Each line from the one containing "430 406 1168" onward, through the end of the entries, is to be transcribed exactly; nothing else is to be included.

Items listed in a dataset
== == ==

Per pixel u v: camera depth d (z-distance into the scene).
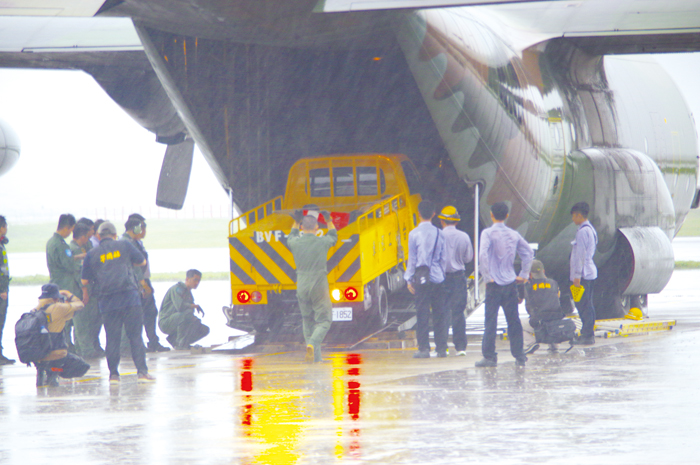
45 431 22.53
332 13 36.00
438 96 41.56
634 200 52.19
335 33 38.66
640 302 54.75
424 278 38.31
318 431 21.64
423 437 20.58
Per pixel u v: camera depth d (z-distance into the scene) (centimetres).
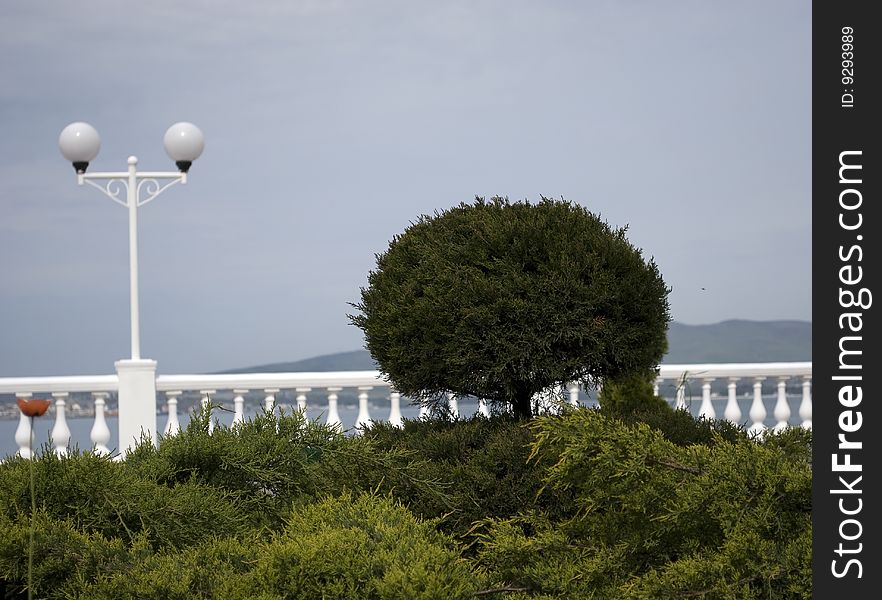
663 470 684
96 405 1847
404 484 907
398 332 1088
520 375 1042
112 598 579
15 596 620
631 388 1405
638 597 637
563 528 753
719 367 2053
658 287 1116
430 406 1168
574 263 1055
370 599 555
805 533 624
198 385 1852
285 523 764
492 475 955
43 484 680
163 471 777
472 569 653
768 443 847
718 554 643
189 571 592
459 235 1127
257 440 820
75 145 1833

== == ==

**ANSWER:**
430 406 1168
574 263 1055
370 599 555
805 533 624
198 385 1852
285 523 764
492 475 955
43 484 680
163 471 777
472 569 653
768 443 847
718 554 643
189 571 592
459 235 1127
257 440 820
75 145 1833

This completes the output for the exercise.